**WHAT THIS TASK INVOLVES**
Restate the portion of the Anne Klein biography between "On March 19, 1974, Anne" and "more aesthetically pleasing.", inclusive, with "aesthetically pleasing" changed to "attractive".

**READING PASSAGE**
>>
Anne Klein (born Hannah Golofsky; August 3, 1923 – March 19, 1974) was an American fashion designer and businesswoman, the founder and namesake of Anne Klein & Company  (owned by WHP Global as of July 2019).

She co-founded Anne Klein & Company in 1968 with Gunther Oppenheim, and within ten years her designs were being sold in over 750 department stores and boutiques in the USA.

Her design career began in 1937 when she was awarded a scholarship to attend the Traphagen School of Fashion, which led to her first job as a sketcher for dress firms on 7th Avenue.

In 1948 she married clothing manufacturer Ben Klein, with whom she launched the Junior Sophisticates clothing line. Junior Sophisticates offered styles to younger women with smaller figures. Anne Klein was the principal designer at Junior Sophisticates until 1960, when her marriage ended. In 1963, she married her second husband, Matthew "Chip" Rubinstein, and in 1968, they founded Anne Klein & Company at 39th Street. She also opened Anne Klein Studio at 57th Street.

Beginning in 1954 with the Mademoiselle Merit Award, Anne Klein won numerous fashion awards and gained international recognition.

In 1967, she patented a girdle designed for the miniskirt.

In 1973, she was the only woman invited to participate in the Battle of Versailles, a competitive fashion show consisting of five American designers against five French designers, intended to raise money for renovations at Versailles <ref name="fashion"</ref)

On March 19, 1974, Anne Klein died of breast cancer at Mount Sinai Hospital, New York, NY.

Early life and education 

Anne Klein was born August 3, 1923, in Brooklyn, New York, as Hannah Golofski.  Her father, Morris Golofski, owned a fleet of taxicabs; her mother was Esther Golofski. She was known to say that she changed her name from Hannah to Anne because it was more aesthetically pleasing.

It was while studying art at Girls' Commercial High School (now known as Prospect Heights High School) that she discovered her talent for design. Within a year's time, she was employed at her first job in the garment industry with Varden Petites. There, she worked to redesign the firm's collection and introduced a new style of ready-to-wear clothing for young, smaller figured women that would come to be known as "Junior Miss".
<<
**EXTRACTED ENTRIES**
>>
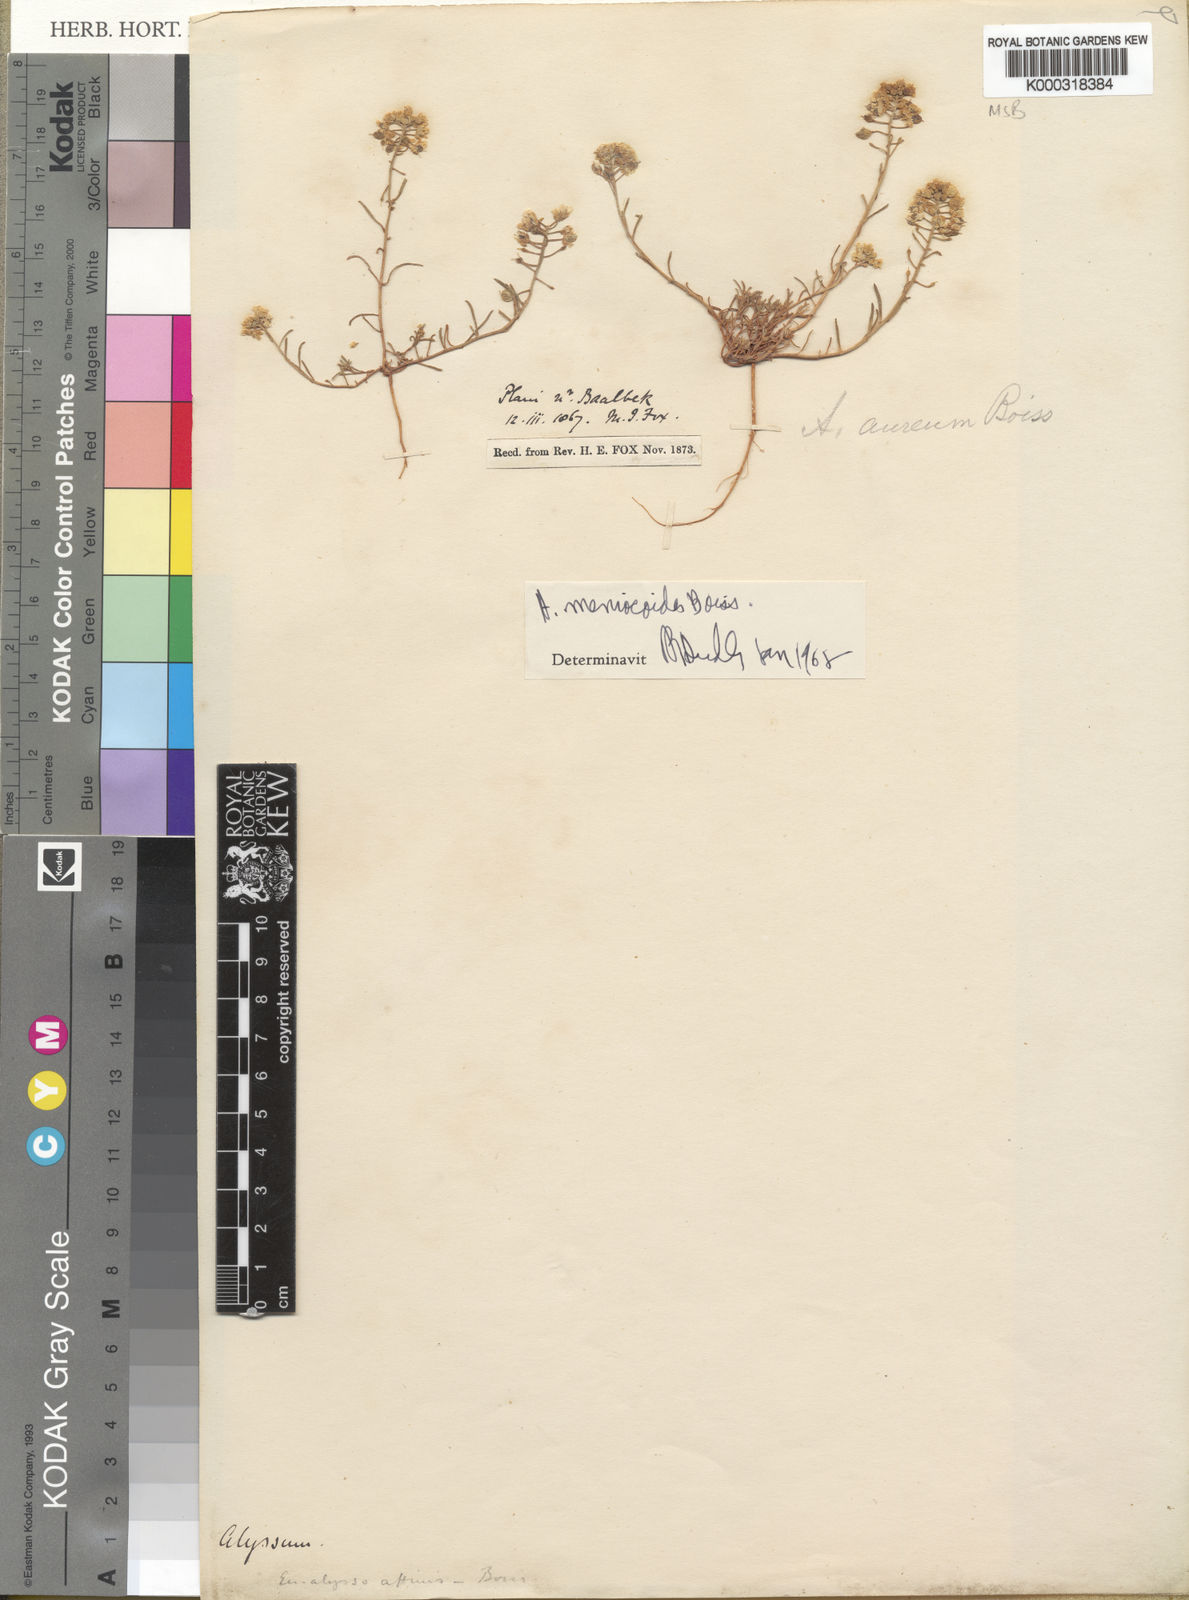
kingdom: Plantae
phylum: Tracheophyta
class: Magnoliopsida
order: Brassicales
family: Brassicaceae
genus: Meniocus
<<
**OUTPUT OF THE EXERCISE**
On March 19, 1974, Anne Klein died of breast cancer at Mount Sinai Hospital, New York, NY.

Early life and education 

Anne Klein was born August 3, 1923, in Brooklyn, New York, as Hannah Golofski.  Her father, Morris Golofski, owned a fleet of taxicabs; her mother was Esther Golofski. She was known to say that she changed her name from Hannah to Anne because it was more attractive.